At Friday Filosophy today at noon, we will have Borekas from Grand Bakery again - this time more potato ones for vegans and the vegan-curious.
In brief summary, an anonymous bulletin board with informal law school related chatter had some anonymously posted horrible threads about fellow female law students, even for those of us not easily shocked. Three first-year Yale law students were particularly targeted, one of whom allegedly lost her summer job because her employers came across the posts on searches (the defamers had intentionally Google bombed the search results.) Two of these students brought a lawsuit against the website and anonymous individuals who had posted the stuff. The case was eventually settled out of court.
The third woman - Caitlin Hall, who happened to be a student of mine at the time - was deeply affected by the whole thing but chose not to join her classmates in the lawsuit. She wrote this provocative Op-Ed in the Univ. of Arizona newspaper where she was a journalist while in college called "Sex, Lies, and Broadband" (
http://www.wildcat.arizona.edu/article/2008/05/sex_lies_and_broadband - May 21, 2008). Below is an excerpt from it. I don't presume to know what I would have done in her situation, but I do know that when people search for Caitlin and AutoAdmit now, this is what usually comes up first.
We can't stop malice on the Internet. Malice finds a way. We can try to shore up the banks of the ""real world"" with legal and digital sandbags, but online hate speech has the slow inevitability of a tsunami. When the avenues of publication and distribution are limitless, it becomes exceedingly difficult to control people's behavior (a concept our Constitution's framers not only accepted, but banked on).
Nor can we stop college students on the Internet.
Advisers invariably warn that the only way to keep unsavory information from bleeding into the professional world is to decline to put it on the Internet in the first place. To a college student, that solution has all the persuasive power of telling a high schooler the only surefire way to avoid pregnancy is to forego sex.
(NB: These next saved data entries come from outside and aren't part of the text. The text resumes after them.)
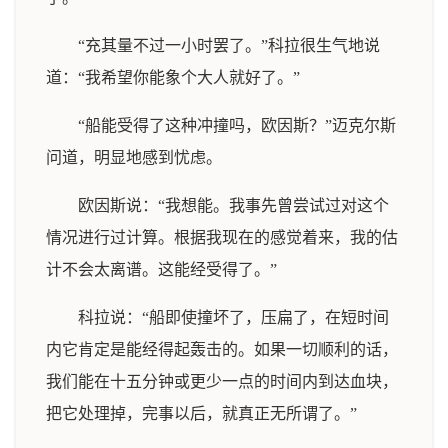
“充其量不过一小时罢了。”科拉很生气地说
道：“我希望你能象个大人就好了。”
“船能受得了这种冲撞吗，欧因斯？”迈克尔斯
问道，明显地感到忧虑。
欧因斯说：“我想能。我事先曾尝试过对这个
情况进行过计算。根据我现在的感觉着来，我的估
计不会太离谱。这能经受得了。”
科拉说：“船即使撞坏了，压扁了，在短时间
内它肯定是能经得起轰击的。如果一切顺利的话，
我们能在十五分钟或更少一点的时间内到达血块，
把它处理掉，完事以后，就真正无所谓了。”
But even if we can't stop the lambs and we can't stop the wolves, we can still stop the slaughter. The best way to do that, counterintuitively, is to overwhelm the market with bad information by allowing online verbal abuse to run unchecked, so that all such speech becomes valueless, unreliable and irrelevant. That's the best solution in that it's the most efficient, because it enlists the boundless energy of the depraved in their own undoing. Moreover, it's the only way to bypass the question of how to keep employers from using social software to inform hiring decisions (the answer, by the way, is that we can't).
To state the obvious, for the first generation to be libeled on the Internet, this solution sucks. It's no treat overhearing a stranger say he read you ""fucked your way into Yale."" It's infinitely more unpleasant knowing your friends, parents and boss have all read the same thing. But that's the way it has to be, in the fatalistic sense that that's the way it's going to be. All we can control is how quickly it's over. And that, despite what some will say, is a real choice.